While there's still a certain charm to its interspecies play, AVP is plagued with issues across the board.


   Marine shoots Alien, Alien eats Marine, Predator stands back and laughs about it.
  Marine shoots Alien, Alien eats Marine, Predator stands back and laughs about it.
There's something conceptually terrific about the three-way dance that is Aliens vs. Predator, but Rebellion's rework of the formula--which has been around for well over 15 years now--flubs the execution in a lot of different ways. The franchise's class-based take on multiplayer combat still elicits a few thrilling moments, but the three single-player campaigns aren't any fun at all.

Aliens vs. Predator is all about the differences between the three playable factions. The Marines carry weapons, like the iconic Aliens pulse rifle and even more iconic Aliens motion detector, which blips out frequently enough to let you know that something's moving out there, but not often enough to serve as a direct map to your enemies. The aliens are a purely melee class that can crawl on walls, see well in the dark, and detect silhouettes of enemies through solid surfaces. Predators can cloak themselves, get two vision modes to help them see the other races, and are largely a melee class as well. But they can collect and use specific Predator weapons as they hunt. These weapons end up being especially devastating, but they're kept in check by low fire-rates and a finite amount of energy for your beam weapons.

  A big part of the Alien campaign involves putting Facehuggers onto faces.
  A big part of the Alien campaign involves putting Facehuggers onto faces.
So with two classes relying heavily on strikes, that melee combat needs to be pretty good for the game to work. But it doesn't fit with the action especially well, and the end result is a rock-paper-scissors-like system of strikes, blocking, and counters that feels out-of-place in the game's fiction and also isn't much fun to perform. The aliens end up feeling especially weak. These things are bred to rip out the throats of the opposition and claw them apart in the process. Standing still, holding down the block controls and waiting for your enemy to strike so you can counter just feels silly. These mechanics do, however, make AVP feel very different than your average first-person shooter, which is a nice reprieve from the standard rifle/shotgun/sniper/rockets gameplay that you've come to expect from the typical sci-fi first-person shooter. The game offers a variety of different multiplayer modes, too, but on the 360 version, it was often hard to find players. You may have to wait around for five or 10 minutes before collecting enough players to get a game started.

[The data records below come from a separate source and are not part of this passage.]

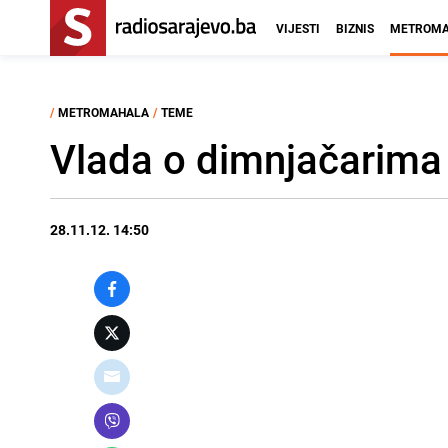
VIJESTI
BIZNIS
METROMA
/
METROMAHALA
/
TEME
Vlada o dimnjačarima 
28.11.12. 14:50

Of course, that doesn't forgive the game's single-player portion, which drags you through the same dull events from three different perspectives. At best, the instruction you get on the use of your class's tools makes it a passable tutorial for the multiplayer. At its worst, though, AVP contains multiple scripting bugs where things that were supposed to happen simply didn't, forcing me to restart at the most recent checkpoint and hope that the game would carry forward. Also, the AI can't pilot an alien very well at all, like it can't deal with the concept of running up walls. If there's a pillar between you and an alien, it'll run up the side of it and start twitching and spinning around. It gets its bearings after a few seconds, but it looks pretty terrible. It'll take around six or seven hours to work through all three campaigns on the default difficulty setting, but they're not really worth seeing through to their conclusions.

That's really the largest problem with Aliens vs. Predator. There's no one solid aspect of it to make up for the other, busted-up parts. You're left with the impression that the single-player was an afterthought and that multiplayer was the focus. But even the multiplayer is saddled with enough flaws to make this game missable.